▶ [ESERCIZI DA SVOLGERE]
A - Ricopia fedelmente il passo dell'articolo sull'intervista a Mario Monti: parti dalle parole "L´ufficio ad angolo" e fermati dopo "nella città tedesca.".
B - Nell'articolo sull'intervista a Mario Monti, quale foto il premier ha fatto appendere su una parete del suo ufficio?

▶ [SEZIONE DEL DOCUMENTO]
####################

ROMA – «Forse era una battuta che potevo risparmiarmi». Il giorno dopo l´affondo contro il “posto fisso” e le violente polemiche che ne sono scaturite, Mario Monti prova a dare le sue spiegazioni in una intervista che è stata in larga parte trasmessa anche dal sito di Repubblica. Il presidente del consiglio rettifica, dice che l´accento va messo sulla frase «un posto» ma nello stesso tempo avverte che nell´agenda del suo governo tecnico – «non mi piace questa definizione» – c´è anche «un po´ di pedagogia», la necessità di avviare il Paese verso una «modifica della mentalità». Una correzione di rotta senza la quale «faremmo il male dell´Italia». Così dal suo studio a Palazzo Chigi, rilancia sulla modifica dell´articolo 18: un´opzione che «sarebbe inutile precludersi».
L´ufficio ad angolo si affaccia su Piazza Colonna e Via del Corso e fino a pochi mesi fa era occupato da Silvio Berlusconi. Il Professore ha lasciato quasi tutto come prima. I tendaggi e la tappezzeria gialla, i divani in tinta. Ha fatto togliere due statue romane (tra cui un Bacco) e fatto appendere su una parete la foto del Presidente della Repubblica, che fino a tre mesi fa mancava. La scrivania colma di giornali, dossier e libri. Uno dei quali in bella vista: “Il capitale – Una critica cristiana alle ragioni del mercato”, di Reinhard Marx l´arcivescovo di Monaco. Che il premier incontrerà proprio oggi nella città tedesca.
Seduto su uno di quei divani elenca le priorità che deve affrontare il suo esecutivo e risponde alle domande dei lettori di Repubblica, che gli sottopone Laura Pertici. Avverte che il suo obiettivo è anche quello di far uscire «la politica dall´apnea» e che non vuole ricandidarsi nel 2013. Che sulla Giustizia pensa ad una «riforma strutturale» e non a interventi «spot« come quello sulla responsabilità civile dei magistrati che al Senato «andrà modificata». Sta studiando un sistema fiscale «progressivo» abbandonando i sogni della «flat tax». E che nell´arco dei suoi impegni c´è «presto» anche un intervento sulla Rai. Il tutto tenendo conto di essere sostenuto da un maggioranza larga ma «potenzialmente evanescente».
La sua frase sul posto fisso, intanto, ha provocato un bel po´ di reazioni.

####################

▶ [CONTENUTO DEL DATASET]
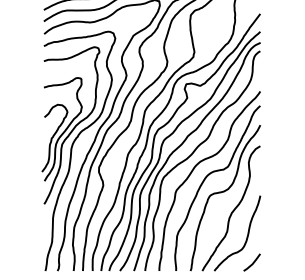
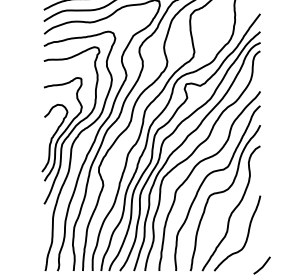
line at (252, 262) position: (252, 262) -> (262, 265)
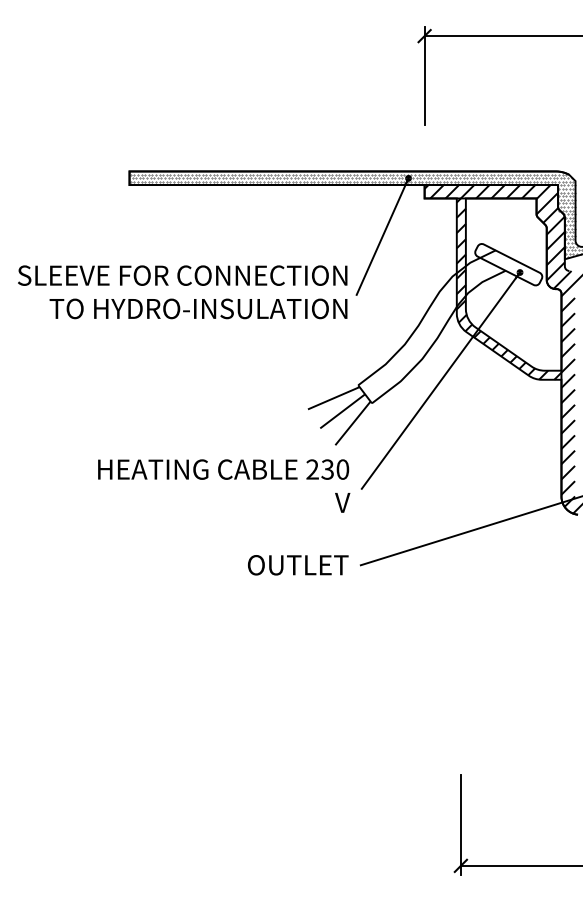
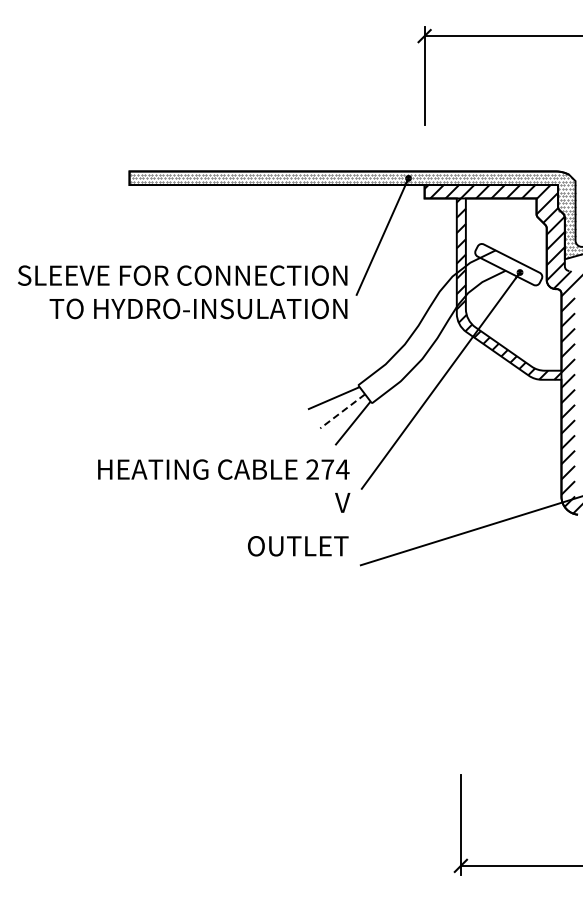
line at (342, 411): solid -> dashed
text at (335, 469): 230 -> 274
text at (298, 565) position: (298, 565) -> (298, 546)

####################

▶ [RISPOSTE PER ESERCIZIO]
A -
L´ufficio ad angolo si affaccia su Piazza Colonna e Via del Corso e fino a pochi mesi fa era occupato da Silvio Berlusconi. Il Professore ha lasciato quasi tutto come prima. I tendaggi e la tappezzeria gialla, i divani in tinta. Ha fatto togliere due statue romane (tra cui un Bacco) e fatto appendere su una parete la foto del Presidente della Repubblica, che fino a tre mesi fa mancava. La scrivania colma di giornali, dossier e libri. Uno dei quali in bella vista: “Il capitale – Una critica cristiana alle ragioni del mercato”, di Reinhard Marx l´arcivescovo di Monaco. Che il premier incontrerà proprio oggi nella città tedesca.

B - La foto del Presidente della Repubblica.